→ **Problem requirements**
The lines below from the one with "Opencart Çiçekçi Teması" up to and including the one with "l 6 de marzo de 2019 subía un" are what you should set down, exactly and without pictures.

(Saved entries)

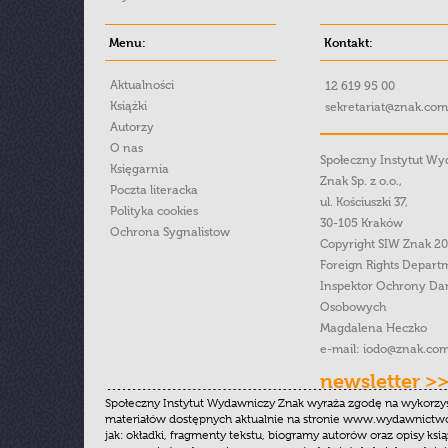
Menu:
Kontakt:
Aktualności
12 619 95 00
Książki
sekretariat@znak.com
Autorzy
O nas
Społeczny Instytut W
Księgarnia
Znak Sp. z o.o.,
Poczta literacka
ul. Kościuszki 37,
Polityka cookies
30-105 Kraków
Ochrona Sygnalistow
Copyright SIW Znak 2
Foreign Rights Depart
Inspektor Ochrony Da
Osobowych
Magdalena Heczko
e-mail:
iodo@znak.com
newsletter >
Społeczny Instytut Wydawniczy Znak wyraża zgodę na wykorzy
materiałów dostępnych aktualnie na stronie www.wydawnictwoz
jak: okładki, fragmenty tekstu, biogramy autorów oraz opisy ksią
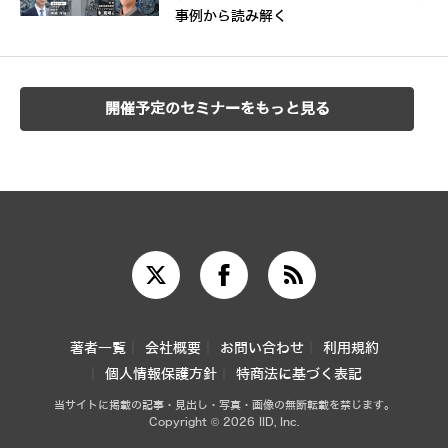
事例から読み解く
開催予定のセミナーをもっと見る
著者一覧
会社概要
お問い合わせ
利用規約
個人情報保護方針
特商法に基づく表記
当サイトに掲載の記事・見出し・写真・画像の無断転載を禁じます。
Copyright © 2026 IID, Inc.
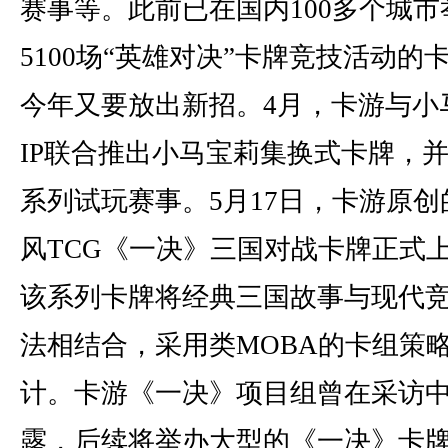
赛事等。此前已在国内100多个城市
5100场“英雄对决”卡牌竞技活动的
今年又要放出新招。4月，卡游与小
IP联合推出小马宝莉集换式卡牌，
系列试玩赛事。5月17日，卡游原创
风TCG《一决》三国对战卡牌正式
该系列卡牌将经典三国故事与现代
法相结合，采用类MOBA的卡组策
计。卡游《一决》项目组曾在采访
露，后续将举办大型的《一决》卡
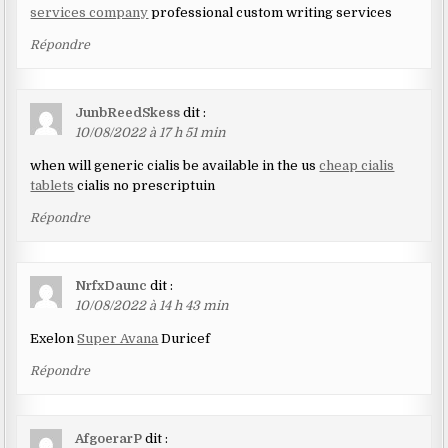
services company
professional custom writing services
Répondre
JunbReedSkess
dit :
10/08/2022 à 17 h 51 min
when will generic cialis be available in the us
cheap cialis
tablets
cialis no prescriptuin
Répondre
NrfxDaunc
dit :
10/08/2022 à 14 h 43 min
Exelon
Super Avana
Duricef
Répondre
AfgoerarP
dit :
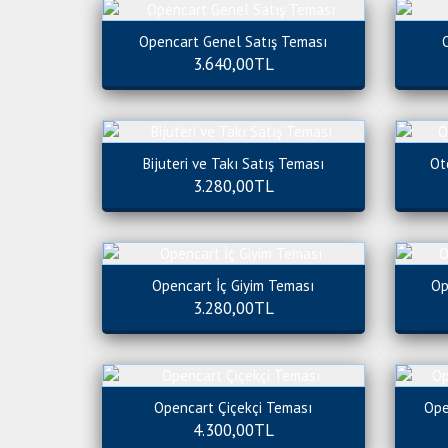
Opencart Genel Satış Teması
3.640,00TL
Bijuteri ve Takı Satış Teması
Ot
3.280,00TL
Opencart İç Giyim Teması
Op
3.280,00TL
Opencart Çiçekçi Teması
Ope
4.300,00TL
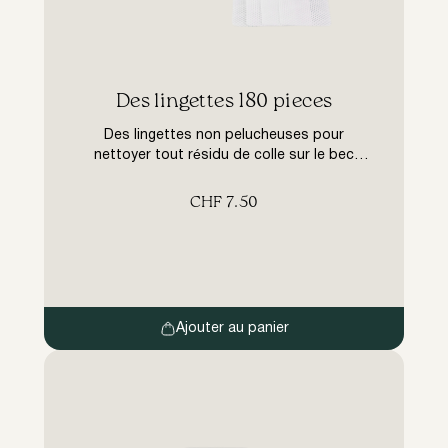
​Des lingettes 180 pieces
Des lingettes non pelucheuses pour
nettoyer tout résidu de colle sur le bec
verseur. Essuyez le bec de la colle à cils avec
un mouchoir en papier après utilisa
CHF
7.50
Ajouter au panier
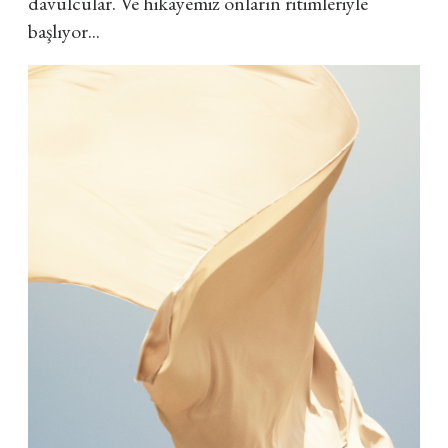
davulcular. Ve hikayemiz onların ritimleriyle
başlıyor...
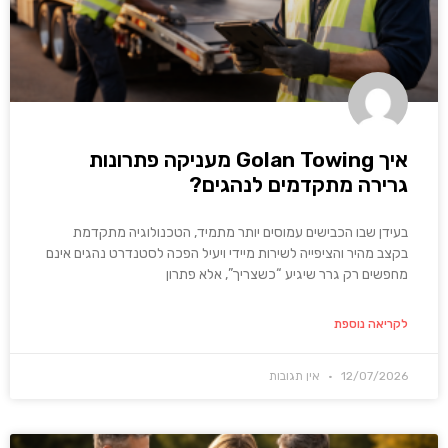
איך Golan Towing מעניקה פתרונות
גרירה מתקדמים לנהגים?
בעידן שבו הכבישים עמוסים יותר מתמיד, הטכנולוגיה מתקדמת
בקצב מהיר והציפייה לשירות מיידי ויעיל הפכה לסטנדרט נהגים אינם
מחפשים רק גרר שיגיע “כשצריך”, אלא פתרון
לקריאה נוספת
12/07/2026
אין תגובות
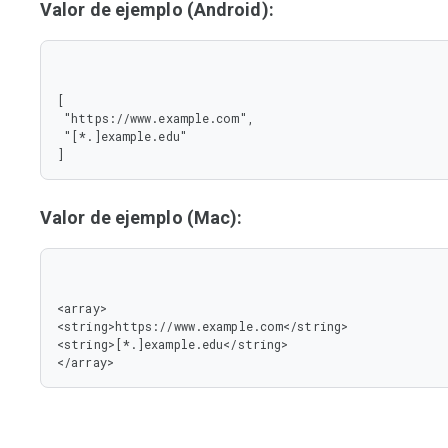
Valor de ejemplo (Android):
[

 "https://www.example.com",

 "[*.]example.edu"

]
Valor de ejemplo (Mac):
<array>

<string>https://www.example.com</string>

<string>[*.]example.edu</string>

</array>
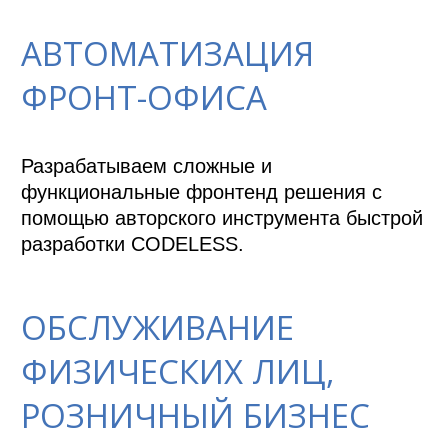
АВТОМАТИЗАЦИЯ
ФРОНТ-ОФИСА
Разрабатываем сложные и 
функциональные фронтенд решения с 
помощью авторского инструмента быстрой 
разработки CODELESS.
ОБСЛУЖИВАНИЕ
ФИЗИЧЕСКИХ ЛИЦ,
РОЗНИЧНЫЙ БИЗНЕС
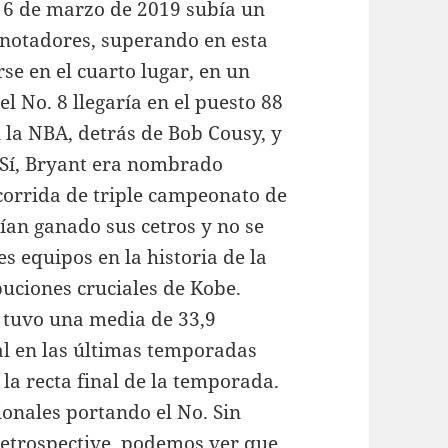
l 6 de marzo de 2019 subía un
anotadores, superando en esta
se en el cuarto lugar, en un
l No. 8 llegaría en el puesto 88
n la NBA, detrás de Bob Cousy, y
. Sí, Bryant era nombrado
corrida de triple campeonato de
ían ganado sus cetros y no se
es equipos en la historia de la
buciones cruciales de Kobe.
 tuvo una media de 33,9
al en las últimas temporadas
la recta final de la temporada.
ionales portando el No. Sin
 retrospective, podemos ver que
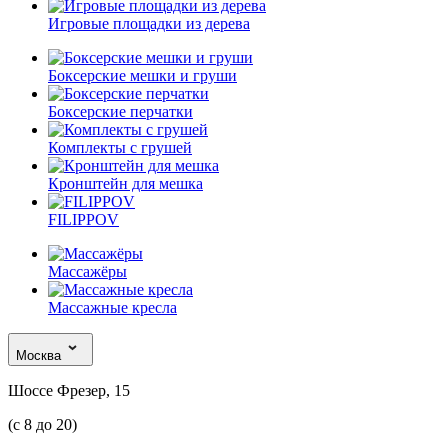
Игровые площадки из дерева
Боксерские мешки и груши
Боксерские перчатки
Комплекты с грушей
Кронштейн для мешка
FILIPPOV
Массажёры
Массажные кресла
Москва
Шоссе Фрезер, 15
(с 8 до 20)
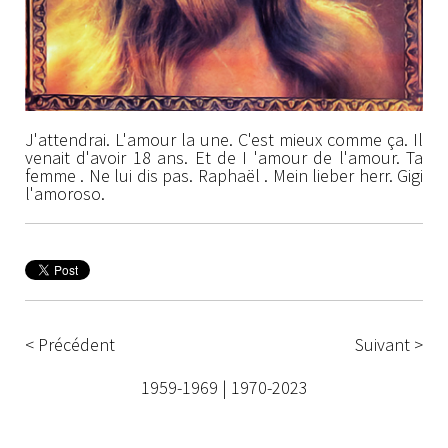
J'attendrai. L'amour la une. C'est mieux comme ça. Il
venait d'avoir 18 ans. Et de I 'amour de l'amour. Ta
femme . Ne lui dis pas. Raphaël . Mein lieber herr. Gigi
l'amoroso.
< Précédent
Suivant >
1959-1969
|
1970-2023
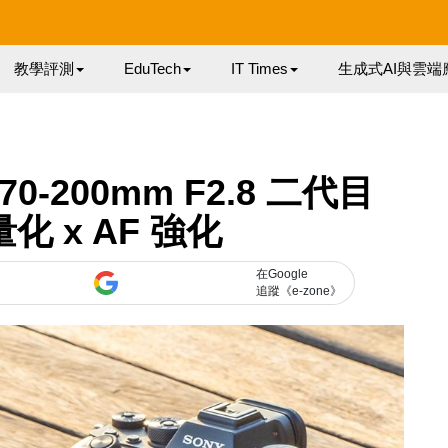
教學評測
EduTech
IT Times
生成式AI與雲端
0-200mm F2.8 二代目
化 x AF 強化
在Google
追蹤《e-zone》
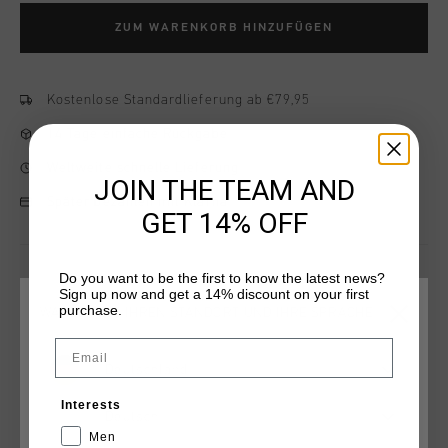
ZUM WARENKORB HINZUFÜGEN
Kostenlose Standardlieferung ab €79,95
14 Tage einfache Rückgabe
Weltweite schnelle Lieferung
JOIN THE TEAM AND
Später bezahlen mit Klarna
GET 14% OFF
Do you want to be the first to know the latest news?
Produktinformation
Sign up now and get a 14% discount on your first
purchase.
WÄHLEN SIE IHREN STANDORT UND IHRE SPRACHE
Cruyff Fearia in White. Composition: Reflect Ripstop and
Email
Tumbled leather
Deutschland
Mehr Informationen
Interests
Deutsch
Men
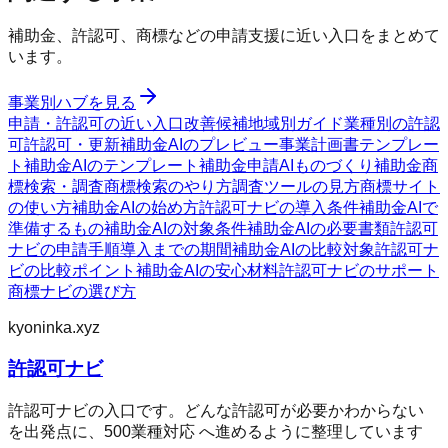
補助金、許認可、商標などの申請支援に近い入口をまとめて
います。
事業別ハブを見る
申請・許認可の近い入口
改善候補
地域別ガイド
業種別の許認
可
許認可・更新
補助金AIのプレビュー
事業計画書テンプレー
ト
補助金AIのテンプレート
補助金申請AI
ものづくり補助金
商
標検索・調査
商標検索のやり方
調査ツールの見方
商標サイト
の使い方
補助金AIの始め方
許認可ナビの導入条件
補助金AIで
準備するもの
補助金AIの対象条件
補助金AIの必要書類
許認可
ナビの申請手順
導入までの期間
補助金AIの比較対象
許認可ナ
ビの比較ポイント
補助金AIの安心材料
許認可ナビのサポート
商標ナビの選び方
kyoninka.xyz
許認可ナビ
許認可ナビの入口です。どんな許認可が必要かわからない
を出発点に、500業種対応 へ進めるように整理しています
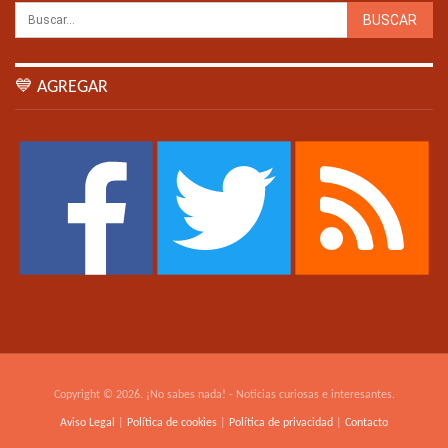
💙 AGREGAR
Copyright © 2026. ¡No sabes nada! - Noticias curiosas e interesantes.
Aviso Legal
|
Política de cookies
|
Política de privacidad
|
Contacto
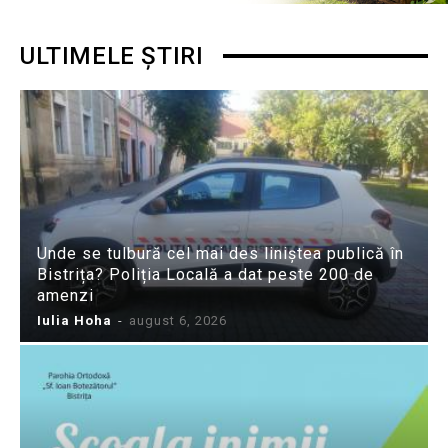
ULTIMELE ȘTIRI
Unde se tulbură cel mai des liniștea publică în
Bistrița? Poliția Locală a dat peste 200 de
amenzi
Iulia Hoha
-
august 6, 2026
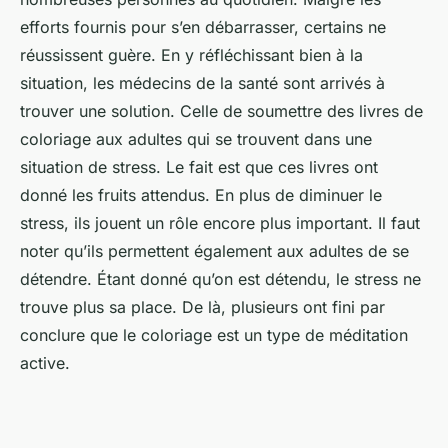
efforts fournis pour s’en débarrasser, certains ne
réussissent guère. En y réfléchissant bien à la
situation, les médecins de la santé sont arrivés à
trouver une solution. Celle de soumettre des livres de
coloriage aux adultes qui se trouvent dans une
situation de stress. Le fait est que ces livres ont
donné les fruits attendus. En plus de diminuer le
stress, ils jouent un rôle encore plus important. Il faut
noter qu’ils permettent également aux adultes de se
détendre. Étant donné qu’on est détendu, le stress ne
trouve plus sa place. De là, plusieurs ont fini par
conclure que le coloriage est un type de méditation
active.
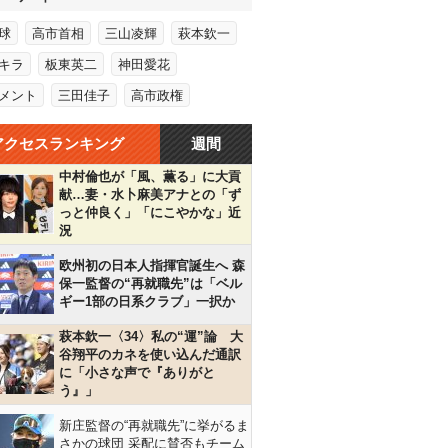
球
高市首相
三山凌輝
萩本欽一
キラ
板東英二
神田愛花
メント
三田佳子
高市政権
アクセスランキング
週間
中村倫也が「風、薫る」に大貢
献…妻・水卜麻美アナとの「ず
っと仲良く」「にこやかな」近
況
欧州初の日本人指揮官誕生へ 森
保一監督の“再就職先”は「ベル
ギー1部の日系クラブ」一択か
萩本欽一〈34〉私の“運”論 大
谷翔平のカネを使い込んだ通訳
に「小さな声で『ありがと
う』」
新庄監督の“再就職先”に挙がるま
さかの球団 采配に賛否もチーム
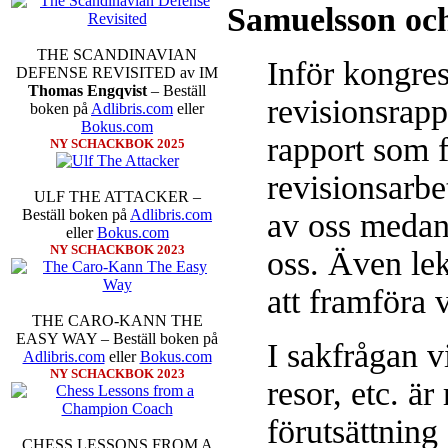
Samuelsson oc
THE SCANDINAVIAN
Inför kongre
DEFENSE REVISITED av IM
Thomas Engqvist
– Beställ
revisionsrapp
boken på
Adlibris.com
eller
Bokus.com
rapport som f
NY SCHACKBOK 2025
revisionsarbe
ULF THE ATTACKER –
Beställ boken på
Adlibris.com
av oss medan 
eller
Bokus.com
NY SCHACKBOK 2023
oss. Även lek
att framföra 
THE CARO-KANN THE
EASY WAY – Beställ boken på
I sakfrågan v
Adlibris.com
eller
Bokus.com
NY SCHACKBOK 2023
resor, etc. är
förutsättning 
CHESS LESSONS FROM A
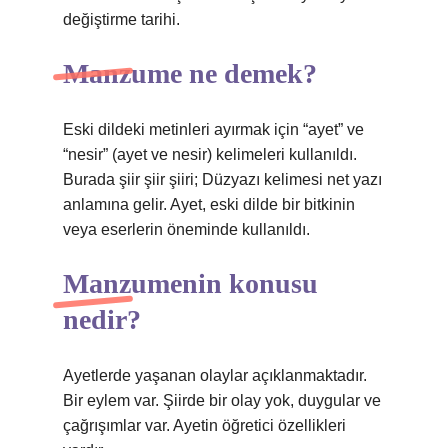
değiştirme tarihi.
Manzume ne demek?
Eski dildeki metinleri ayırmak için “ayet” ve
“nesir” (ayet ve nesir) kelimeleri kullanıldı.
Burada şiir şiir şiiri; Düzyazı kelimesi net yazı
anlamına gelir. Ayet, eski dilde bir bitkinin
veya eserlerin öneminde kullanıldı.
Manzumenin konusu
nedir?
Ayetlerde yaşanan olaylar açıklanmaktadır.
Bir eylem var. Şiirde bir olay yok, duygular ve
çağrışımlar var. Ayetin öğretici özellikleri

→ **Reply to the exercise**
Opencart Çiçekçi Teması
Ope
4.300,00TL
​Des lingettes 180 pieces
Des lingettes non pelucheuses pour
nettoyer tout résidu de colle sur le bec
verseur. Essuyez le bec de la colle à cils avec
un mouchoir en papier après utilisa
CHF
7.50
Ajouter au panier
davulcular. Ve hikayemiz onların ritimleriyle
başlıyor...
איך Golan Towing מעניקה פתרונות
גרירה מתקדמים לנהגים?
בעידן שבו הכבישים עמוסים יותר מתמיד, הטכנולוגיה מתקדמת
בקצב מהיר והציפייה לשירות מיידי ויעיל הפכה לסטנדרט נהגים אינם
מחפשים רק גרר שיגיע “כשצריך”, אלא פתרון
לקריאה נוספת
12/07/2026
אין תגובות
Valor de ejemplo (Android):
[

 "https://www.example.com",

 "[*.]example.edu"

]
Valor de ejemplo (Mac):
<array>

<string>https://www.example.com</string>

<string>[*.]example.edu</string>

</array>
АВТОМАТИЗАЦИЯ
ФРОНТ-ОФИСА
Разрабатываем сложные и 
функциональные фронтенд решения с 
помощью авторского инструмента быстрой 
разработки CODELESS.
ОБСЛУЖИВАНИЕ
ФИЗИЧЕСКИХ ЛИЦ,
РОЗНИЧНЫЙ БИЗНЕС
l 6 de marzo de 2019 subía un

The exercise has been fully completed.